WORK REQUEST >>
Give the number of lines in the data that hold the word "their", and nothing else.
** SUPPLIED RECORDS follows **
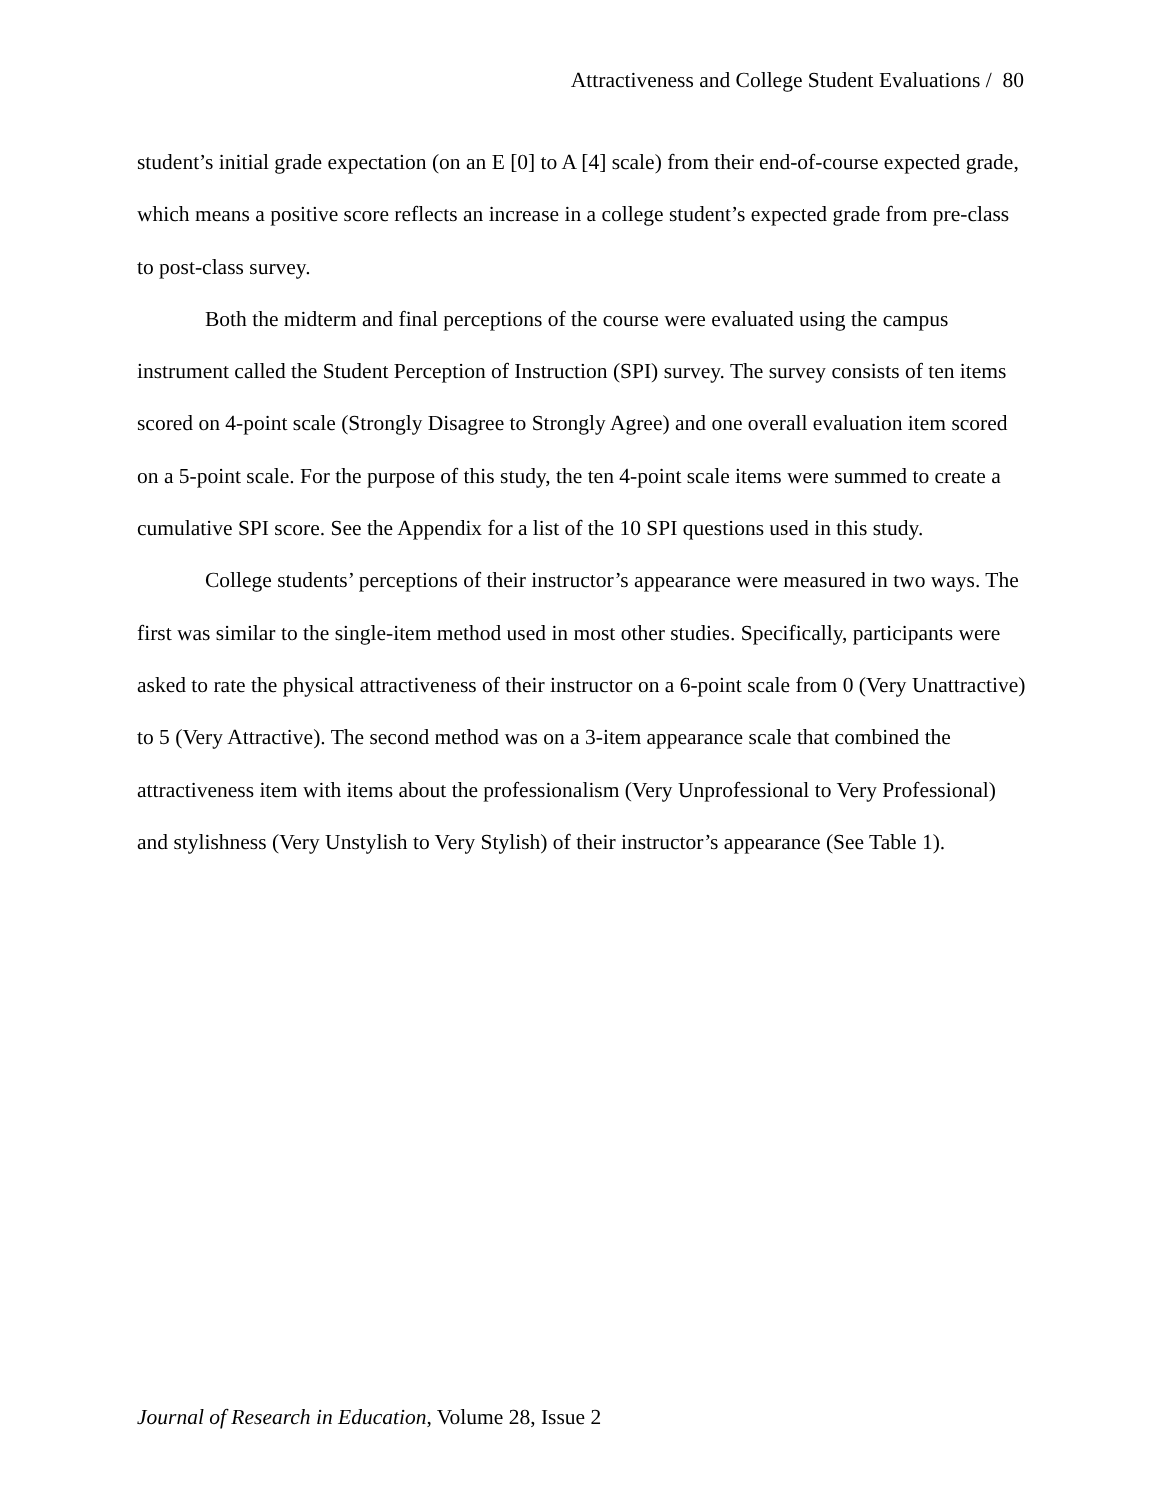Attractiveness and College Student Evaluations / 80
student’s initial grade expectation (on an E [0] to A [4] scale) from their end-of-course expected grade, which means a positive score reflects an increase in a college student’s expected grade from pre-class to post-class survey.
Both the midterm and final perceptions of the course were evaluated using the campus instrument called the Student Perception of Instruction (SPI) survey. The survey consists of ten items scored on 4-point scale (Strongly Disagree to Strongly Agree) and one overall evaluation item scored on a 5-point scale. For the purpose of this study, the ten 4-point scale items were summed to create a cumulative SPI score. See the Appendix for a list of the 10 SPI questions used in this study.
College students’ perceptions of their instructor’s appearance were measured in two ways. The first was similar to the single-item method used in most other studies. Specifically, participants were asked to rate the physical attractiveness of their instructor on a 6-point scale from 0 (Very Unattractive) to 5 (Very Attractive). The second method was on a 3-item appearance scale that combined the attractiveness item with items about the professionalism (Very Unprofessional to Very Professional) and stylishness (Very Unstylish to Very Stylish) of their instructor’s appearance (See Table 1).
Journal of Research in Education, Volume 28, Issue 2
** End of SUPPLIED RECORDS **
SOLVED PROBLEM >>
2